A tight-knit family facing change

In Alcarràs, director Simón managed to show with great sensitivity the intricate dynamics of a large family facing a major change. The story depicts the final summer in which the protagonist’s family will pick peaches from the orchard where they have worked for generations. The landowner has, indeed, decided to get rid of the trees and install solar panels, which are more lucrative. Each character in the movie reacts differently to this news. But, as in a chain, it also affects everyone else.

Head of the family Quimet (Jordi Pujol Dolcet) refuses to accept reality and works harder. His brother Rogelio (Josep Abad), on the other hand, adapts quickly. Grandfather Cisco (Carles Cabós) tries to change the landowner’s mind with gifts and tenderness. The two teenagers, Mariona (Xènia Roset) and Roger (Albert Bosch) are stuck in between. They work hard to help the family business. However, at the same time, they want to enjoy their freedom. Last, there is naughty little Iris (Ainet Jounou). She is too young to understand what is going on. Nevertheless, she becomes the link between the disappearing archaic agricultural world and the approaching modernity. Iris spends her summer playing with her cousins (Joel Rovira and Isaac Rovira), listening to her grandma’s old stories about the region, and learning traditional Catalan farmers’ songs from her grandpa.

Contemplative cinema

Crossed dialogues, opposing energies, chaos, small but meaningful gestures, emotional dominoes, wide landscapes, and precise close-ups are the tools used to bring forward this choral narrative. Alcarràs is a prime example of contemplative cinema characterized by a minimalist and observational style with little or no narration at all. Realism plays a central role, as in other slow cinema movies that almost blend in with documentaries. To name a few: Robert Bresson‘s Au Hasard Balthazar (1966), Alfonso Cuarón‘s Roma (2018), and Apichatpong Weerasethakul‘s Uncle Boonmee Who Can Recall His Past Lives.

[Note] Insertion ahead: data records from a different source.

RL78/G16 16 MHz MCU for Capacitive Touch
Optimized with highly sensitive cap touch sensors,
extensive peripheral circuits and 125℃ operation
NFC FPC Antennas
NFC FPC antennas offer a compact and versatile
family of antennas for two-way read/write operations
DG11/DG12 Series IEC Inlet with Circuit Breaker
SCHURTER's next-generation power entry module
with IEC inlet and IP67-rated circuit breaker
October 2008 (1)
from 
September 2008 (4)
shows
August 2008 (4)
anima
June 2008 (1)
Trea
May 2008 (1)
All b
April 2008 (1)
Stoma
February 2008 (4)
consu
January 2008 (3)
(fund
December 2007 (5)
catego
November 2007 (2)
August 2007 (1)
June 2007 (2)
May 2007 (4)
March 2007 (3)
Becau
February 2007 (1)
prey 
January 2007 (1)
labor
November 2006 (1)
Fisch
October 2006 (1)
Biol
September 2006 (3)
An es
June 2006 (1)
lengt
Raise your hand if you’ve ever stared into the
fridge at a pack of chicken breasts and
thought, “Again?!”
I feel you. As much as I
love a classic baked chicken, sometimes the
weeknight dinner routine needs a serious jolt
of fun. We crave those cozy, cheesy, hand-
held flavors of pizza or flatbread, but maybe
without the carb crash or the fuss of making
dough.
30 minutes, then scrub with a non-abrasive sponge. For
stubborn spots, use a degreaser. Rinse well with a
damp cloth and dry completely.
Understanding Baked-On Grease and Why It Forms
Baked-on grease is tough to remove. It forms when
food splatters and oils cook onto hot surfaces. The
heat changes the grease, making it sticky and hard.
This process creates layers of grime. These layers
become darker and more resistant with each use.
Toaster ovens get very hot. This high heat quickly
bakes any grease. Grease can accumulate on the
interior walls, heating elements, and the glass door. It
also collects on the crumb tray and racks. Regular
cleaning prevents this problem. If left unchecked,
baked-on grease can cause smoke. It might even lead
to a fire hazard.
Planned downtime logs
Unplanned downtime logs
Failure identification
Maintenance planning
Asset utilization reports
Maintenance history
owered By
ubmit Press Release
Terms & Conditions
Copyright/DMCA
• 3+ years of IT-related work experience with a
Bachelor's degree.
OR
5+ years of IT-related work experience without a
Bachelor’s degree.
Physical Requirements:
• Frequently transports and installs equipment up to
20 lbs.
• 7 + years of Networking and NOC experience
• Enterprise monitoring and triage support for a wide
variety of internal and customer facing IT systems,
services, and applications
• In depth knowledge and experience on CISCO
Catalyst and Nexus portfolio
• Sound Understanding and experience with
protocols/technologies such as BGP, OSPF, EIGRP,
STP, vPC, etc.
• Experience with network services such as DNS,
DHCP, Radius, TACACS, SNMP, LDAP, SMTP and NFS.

Global issues through locals’ eyes

It’s beautiful to go to the supermarket and buy apples, but there is brutal work behind it, and people aren’t aware of it. […] In Alcarràs you can see all that.

Albert Bosch at Alcarràs premiere’s press conference

In Alcarràs, global environmental and labor issues are shown through the eyes of the local people. Indeed, many actors involved in the movie are non-professionals living in the area where the story is set. At the premiere press conference, Simón argued that when the extensive research for the movie began, she realized that there is not much hope for the small farmers’ families of Catalonia. They are tired, sales are difficult, and the weather is unpredictable due to climate change. So, there is an actual crisis affecting this land.

This is what Alcarràs is all about. And no one other than the real people struggling could tell this story better.

The film team, the Artistic Director and the Executive Director of the Berlin International Film Festival on the Red Carpet before the premiere. Image courtesy of Berlinale.
The movie team, Artistic Director, and Executive Director of the Berlin International Film Festival. Image courtesy of Berlinale.

Carla Simón always looks for naturalism in acting. Therefore, she wanted the movie to be played by people with a real attachment to the land. Possibly members of the same family who speak the true dialect of the region. More than seven thousand people were cast, and after finding the right people to present themselves as a real family, they spent so much time together that they now call each other by their characters’ names, Simón claims in the treatment of Alcarràs.

The Solés have become a full-fledged family. In conclusion, Alcarràs is a tribute not only to the newborn Solé family but to all those farmers’ families who resist climate change and labor exploitation while protecting their land and traditions.